L’amour est à la fois ce qui permet de renouer avec la légende et ce qui la fait dévier de son programme, et donc l’enrichit. Le premier homme trahit Ondine, mais la prophétie est retardée par sa rencontre avec Christoph (Franz Rogowski), un scaphandrier aimant et attentionné. Son histoire avec Ondine est teintée de mouvements intimes et infimes, où chacun tend à l’abandon avant d’être rattrapé par une étrange inquiétude. Le déploiement du motif de la fuite incarne bien ce sentiment, concordant à faire de la frontière du réel et du fantastique un espace poreux qui appelle à être outrepassé, à l’image de cet éclat surnaturel d’un aquarium lors de leur première rencontre.
Seulement, si la passion naissante est aussi puissante que l’explosion du bocal qui initie leur relation, la durée infinie de l’amour est un leurre.
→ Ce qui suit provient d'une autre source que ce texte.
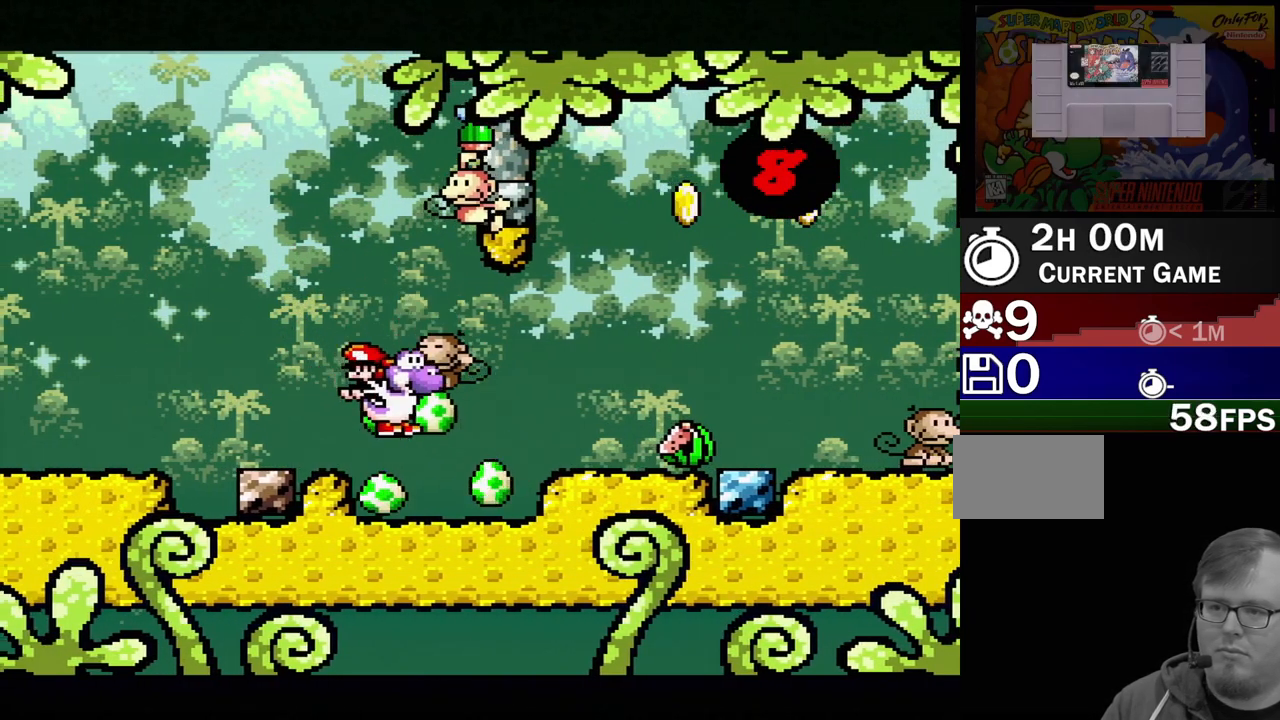
{"buttons": ["B", "DPAD_RIGHT"], "events": [[333, "B", "down"]]}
Cette conscience traverse le film et se trouve superbement portée par Paula Beer, qui irradie l’écran et donne au film toute son épaisseur. Quant à Franz Rogowski, que l’on avait déjà vu à l’affiche d’un film de Christian Petzold avec Paula Beer il y a deux ans, Transit (2018), il rappelle surtout la délicatesse et la bienveillance rares du soldat qu’il interprétait dans Une vie cachée de Terrence Malick (2019) – où son défaut de prononciation lui donnait déjà une fragilité jamais feinte. Tous les deux incarnent une certaine idée du romantisme, grâce à laquelle le film renoue avec la profondeur et le fatalisme des histoires anciennes.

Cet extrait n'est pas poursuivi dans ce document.